L'objectif ne peut donc être que de limiter les conséquences et de ne pas aggraver un épisode de pollution aux particules fines, poussières en suspension qui noircissent les façades et provoquent affections respiratoires et cancers.

Circulation alternée: un pansement sur une jambe de bois?

La circulation alternée a été reconduite ce jeudi. Théoriquement et hors dérogations, seuls les véhicules aux plaques d'immatriculation finissant par un chiffre pair sont censés pouvoir rouler à Paris et dans 22 autres communes de la petite couronne. Au troisième jour de reconduction du dispositif, un appel "au civisme" est lancé par les autorités. Quelque 500 automobilistes avaient été épinglés mardi, mais Frédéric Bouvier, directeur général d'Airparif, reconnaît que l'interdiction a été "moins respectée que les années précédentes". 

Benoît Hartmann, directeur de l'association France nature environnement interrogé par BFMTV se montre aussi très critique.
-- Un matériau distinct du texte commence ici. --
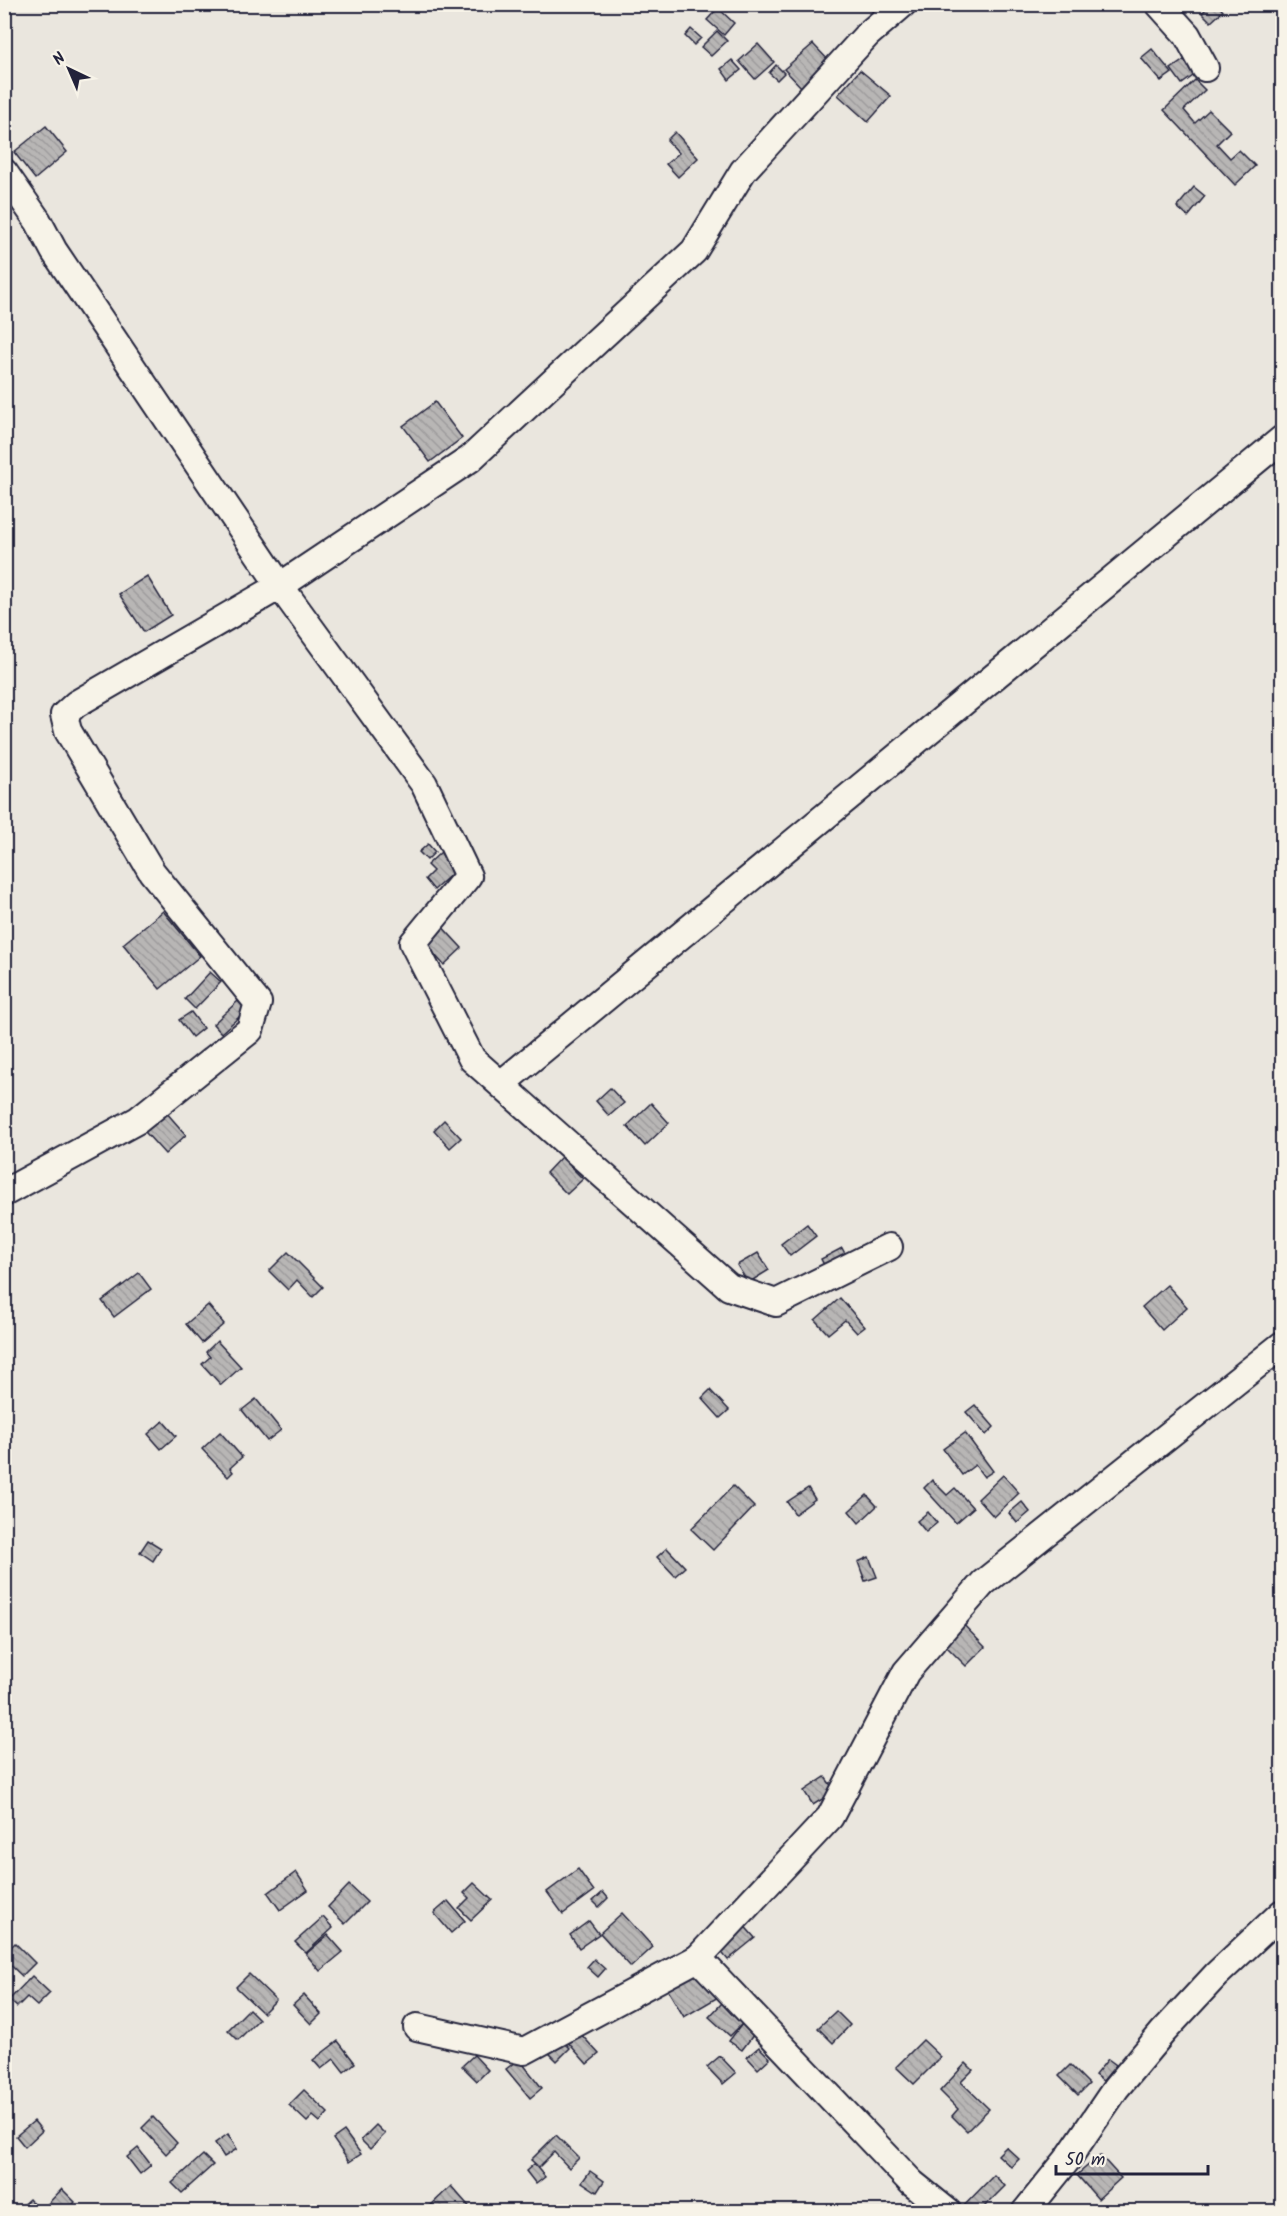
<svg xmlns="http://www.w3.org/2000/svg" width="1287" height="2216" font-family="Kalam,sans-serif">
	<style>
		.building { fill: url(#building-back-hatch); stroke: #22223b; stroke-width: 1.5 }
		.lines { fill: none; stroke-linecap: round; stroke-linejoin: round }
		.minor-casing { stroke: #22223b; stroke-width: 30 }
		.minor { stroke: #f7f3e8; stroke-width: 26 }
	</style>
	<defs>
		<pattern id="building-back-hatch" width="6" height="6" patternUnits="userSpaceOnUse" patternTransform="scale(1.5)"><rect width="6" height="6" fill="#b8b6b5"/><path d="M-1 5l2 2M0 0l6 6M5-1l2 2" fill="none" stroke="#9e9c9d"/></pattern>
	</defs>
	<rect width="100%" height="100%" fill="#eae6de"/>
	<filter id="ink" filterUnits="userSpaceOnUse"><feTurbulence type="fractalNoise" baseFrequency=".0167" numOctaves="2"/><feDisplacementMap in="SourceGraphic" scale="12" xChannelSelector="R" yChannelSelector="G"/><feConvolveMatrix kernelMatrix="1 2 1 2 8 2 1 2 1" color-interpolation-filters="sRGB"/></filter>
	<g filter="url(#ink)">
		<g class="building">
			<polygon points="1211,4 1217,4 1223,11 1211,22 1202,13"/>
			<polygon points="718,8 734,23 724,35 707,20"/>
			<polygon points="691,29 701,38 694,45 685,36"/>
			<polygon points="717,31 727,41 711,56 701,47"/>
			<polygon points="758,44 774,62 755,79 739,61"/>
			<polygon points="813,44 830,62 802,88 784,69"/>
			<polygon points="1152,49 1172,73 1161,81 1141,58"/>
			<polygon points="1187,58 1197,73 1182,84 1171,69"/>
			<polygon points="732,60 741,70 729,80 721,69"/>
			<polygon points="776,65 784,73 777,80 769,73"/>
			<polygon points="860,70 891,96 868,122 838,95"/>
			<polygon points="1195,80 1205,90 1184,110 1195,123 1209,110 1230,131 1217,144 1230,158 1239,150 1255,166 1235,185 1164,110"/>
			<polygon points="46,126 67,152 35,179 14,152"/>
			<polygon points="675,132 698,158 678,177 666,164 679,153 667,140"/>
			<polygon points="1194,187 1205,196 1188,217 1177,207"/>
			<polygon points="435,402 462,438 430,462 403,426"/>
			<polygon points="147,576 171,615 144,632 119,594"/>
			<polygon points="428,844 435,852 427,860 419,852"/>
			<polygon points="441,852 456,870 434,890 425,879 433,871 427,865"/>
			<polygon points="163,911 200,956 160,989 123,944"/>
			<polygon points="437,921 462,948 444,965 419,937"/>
			<polygon points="210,972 221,982 195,1009 185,999"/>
			<polygon points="238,1001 247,1010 221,1033 213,1024"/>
			<polygon points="191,1012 203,1028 192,1037 179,1020"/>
			<polygon points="610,1088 624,1103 609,1116 596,1101"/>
			<polygon points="651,1103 669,1123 645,1146 627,1126"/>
			<polygon points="159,1104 186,1135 165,1154 137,1123"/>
			<polygon points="444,1120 461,1138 450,1148 434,1130"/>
			<polygon points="561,1157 583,1179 567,1194 546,1173"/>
			<polygon points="807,1224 816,1236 790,1256 781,1244"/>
			<polygon points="842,1248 849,1261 828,1273 821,1259"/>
			<polygon points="288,1252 323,1287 313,1297 297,1280 288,1290 269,1271"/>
			<polygon points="758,1253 769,1270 748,1283 737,1265"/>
			<polygon points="139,1273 151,1289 114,1317 102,1301"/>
			<polygon points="1167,1285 1187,1307 1162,1330 1142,1307"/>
			<polygon points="840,1298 865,1327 857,1333 845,1320 828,1334 815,1320"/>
			<polygon points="208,1305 224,1324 202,1343 186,1324"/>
			<polygon points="217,1341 241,1367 221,1385 202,1364 210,1357 206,1352"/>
			<polygon points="710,1390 729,1410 720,1418 702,1398"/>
			<polygon points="256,1399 281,1430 267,1441 242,1410"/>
			<polygon points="975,1405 994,1427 986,1435 966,1412"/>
			<polygon points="163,1421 176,1436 161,1449 148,1434"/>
			<polygon points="220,1432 242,1457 230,1468 233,1472 228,1477 202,1449"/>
			<polygon points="965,1433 993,1471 984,1477 975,1465 962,1475 943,1449"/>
			<polygon points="1003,1475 1019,1493 994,1517 978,1499"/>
			<polygon points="932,1480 947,1495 955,1488 973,1508 956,1523 924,1488"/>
			<polygon points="733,1486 754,1507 713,1550 691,1529"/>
			<polygon points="808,1488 815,1499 795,1514 787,1502"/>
			<polygon points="867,1495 877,1506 859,1523 849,1511"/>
			<polygon points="1022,1502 1030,1512 1017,1523 1009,1513"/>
			<polygon points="928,1512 937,1523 926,1532 917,1521"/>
			<polygon points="148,1540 161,1548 153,1561 140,1552"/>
			<polygon points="667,1548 685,1567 675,1576 657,1557"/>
			<polygon points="869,1557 877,1577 865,1581 858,1562"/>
			<polygon points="959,1620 985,1647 966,1666 940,1640"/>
			<polygon points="825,1777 835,1791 813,1805 804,1791"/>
			<polygon points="578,1869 594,1891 563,1914 547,1892"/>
			<polygon points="296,1872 308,1890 280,1910 268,1893"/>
			<polygon points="474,1883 492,1900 471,1920 459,1908 469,1898 464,1893"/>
			<polygon points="349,1885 367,1902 345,1924 328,1907"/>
			<polygon points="603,1892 608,1898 599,1907 593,1901"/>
			<polygon points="448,1901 465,1921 451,1933 434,1913"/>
			<polygon points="622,1913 653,1947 631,1967 600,1933"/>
			<polygon points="323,1917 333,1928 306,1953 295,1942"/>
			<polygon points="589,1921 599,1934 579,1948 570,1935"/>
			<polygon points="741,1922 755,1938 728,1960 715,1944"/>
			<polygon points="328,1935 343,1952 320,1971 306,1954"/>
			<polygon points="15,1943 35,1963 22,1976 4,1959 4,1954"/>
			<polygon points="594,1959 605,1969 598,1977 587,1967"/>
			<polygon points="701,1965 720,1996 684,2017 666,1987"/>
			<polygon points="249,1974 276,2000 263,2013 236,1987"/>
			<polygon points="32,1976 50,1993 37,2006 27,1997 17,2007 9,2000"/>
			<polygon points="304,1995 321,2014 311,2024 293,2005"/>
			<polygon points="722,2003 743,2023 730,2036 709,2017"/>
			<polygon points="249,2009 259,2019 238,2040 228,2030"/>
			<polygon points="836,2011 850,2025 833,2043 818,2028"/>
			<polygon points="742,2024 754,2034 742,2050 729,2041"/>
			<polygon points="576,2029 599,2054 587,2064 565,2039"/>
			<polygon points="561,2039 570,2048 557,2061 548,2052"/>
			<polygon points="923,2040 941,2057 914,2084 896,2067"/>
			<polygon points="338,2041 355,2063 344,2072 334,2059 321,2069 313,2060"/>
			<polygon points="759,2047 770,2058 758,2069 747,2057"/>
			<polygon points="474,2055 488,2070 477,2081 462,2066"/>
			<polygon points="720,2056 736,2073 723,2084 707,2067"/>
			<polygon points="519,2059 542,2088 530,2098 506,2069"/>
			<polygon points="1108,2059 1116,2065 1103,2081 1095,2075"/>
			<polygon points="966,2063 973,2070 961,2082 989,2109 967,2131 952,2116 958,2109 940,2091"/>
			<polygon points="1070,2065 1089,2084 1078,2095 1059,2076"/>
			<polygon points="304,2090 328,2113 320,2122 313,2116 307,2122 289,2105"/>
			<polygon points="153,2117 177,2143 166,2154 142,2128"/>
			<polygon points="34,2121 42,2131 25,2147 16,2136"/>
			<polygon points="376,2125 385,2134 370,2149 361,2140"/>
			<polygon points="344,2131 361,2154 349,2162 333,2139"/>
			<polygon points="228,2134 237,2149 224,2157 215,2143"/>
			<polygon points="556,2135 579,2158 569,2168 554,2152 539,2167 531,2160"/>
			<polygon points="1006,2147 1019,2159 1011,2167 998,2155"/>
			<polygon points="138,2148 151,2165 140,2174 127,2157"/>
			<polygon points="203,2155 213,2165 182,2193 172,2183"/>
			<polygon points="1100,2155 1121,2178 1098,2199 1077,2175"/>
			<polygon points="534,2164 545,2177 536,2184 526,2171"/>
			<polygon points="590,2171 604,2181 597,2192 582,2182"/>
			<polygon points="994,2175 1005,2186 979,2212 958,2212"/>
			<polygon points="451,2186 474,2212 427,2212 426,2210"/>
			<polygon points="62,2189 75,2202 66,2212 43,2212 42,2210"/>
			<polygon points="29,2199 40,2212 15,2212"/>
		</g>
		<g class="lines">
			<defs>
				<g id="minor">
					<polyline points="1159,4 1187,35 1205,68"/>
					<polyline points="4,172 38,221 54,251 280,586 424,784 468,876 413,943 472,1059 729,1287 776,1303 889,1247"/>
					<polyline points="501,1084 1282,439"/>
					<polyline points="4,1193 138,1120 250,1030 258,1003 152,872 68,731 64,715 76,704 280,586 470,459 694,251 743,171 867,35 903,4"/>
					<polyline points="417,2027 524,2051 698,1958"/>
					<polyline points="948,2212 912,2183 698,1958 830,1817 906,1672 983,1583 1282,1345"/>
					<polyline points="1025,2212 1067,2160 1116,2088 1163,2032 1216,1975 1282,1913"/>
				</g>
			</defs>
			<use href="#minor" class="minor-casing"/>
			<use href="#minor" class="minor"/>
		</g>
	</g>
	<rect width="1287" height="2216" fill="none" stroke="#f7f3e8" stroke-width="24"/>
	<rect x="12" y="12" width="1263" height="2192" fill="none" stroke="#22223b" stroke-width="2" filter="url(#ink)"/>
	<g transform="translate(69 69) rotate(316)" stroke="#f7f3e8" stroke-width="4.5" paint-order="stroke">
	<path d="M0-4.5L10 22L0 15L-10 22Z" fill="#22223b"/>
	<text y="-9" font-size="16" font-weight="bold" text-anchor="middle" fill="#22223b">N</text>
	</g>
	<path d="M1056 2165v9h152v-9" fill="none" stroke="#22223b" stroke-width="3"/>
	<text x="1065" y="2165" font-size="18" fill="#22223b" stroke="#f7f3e8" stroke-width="4.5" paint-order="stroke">50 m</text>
</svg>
Selon lui, "la seule solution est la prévention en amont". Une fois que l'épisode de stagnation des particules s'est installé, le mieux qu'on puisse faire est de "limiter la casse", plaide-t-il.

"Toutes les particules qu'on enlève, c'est autant qui ne s'accumule pas", tempère Marie-Blanche Personnaz, directrice du centre Atmo pour Auvergne Rhône-Alpes. 

La mesure étendue vendredi à la région lyonnaise

Pour la première fois, le dispositif de circulation sera mis en place , à Lyon et à Villeurbanne, à partir de vendredi. Dans la vallée du Rhône, la gêne est particulièrement sensible pour les populations.

Outre les régions parisienne et lyonnaise, Grenoble, Rouen, Dunkerque, Calais, Lille, Amiens, les zones urbaines des pays de Savoie, les Hautes-Pyrénées, le Tarn-et-Garonne, la Haute-Garonne ainsi que l'Aveyron, autour de la ville de Rodez, sont concernés.

Que faire alors qu'Aiparif craint encore jeudi un "possible dépassement du seuil d'alerte", soit plus de 80 microgrammes par m3 de particules? "Abaisser la vitesse à 20 km/h semble peu cohérent, car les véhicules coincés dans les bouchons polluent aussi", souligne en substance Jean-Louis Caffier, spécialiste environnement pour BFMTV. Si le chauffage, notamment au bois (hors des inserts qui offrent une combustion plus complète), est pointé du doigt, il est impossible de nier que la circulation automobile reste une source essentielle de pollution autour de Paris.

Seul espoir d'amélioration, le retour de la pluie dimanche. Reste à savoir si cela sera suffisant avant que le beau temps l'emporte à nouveau.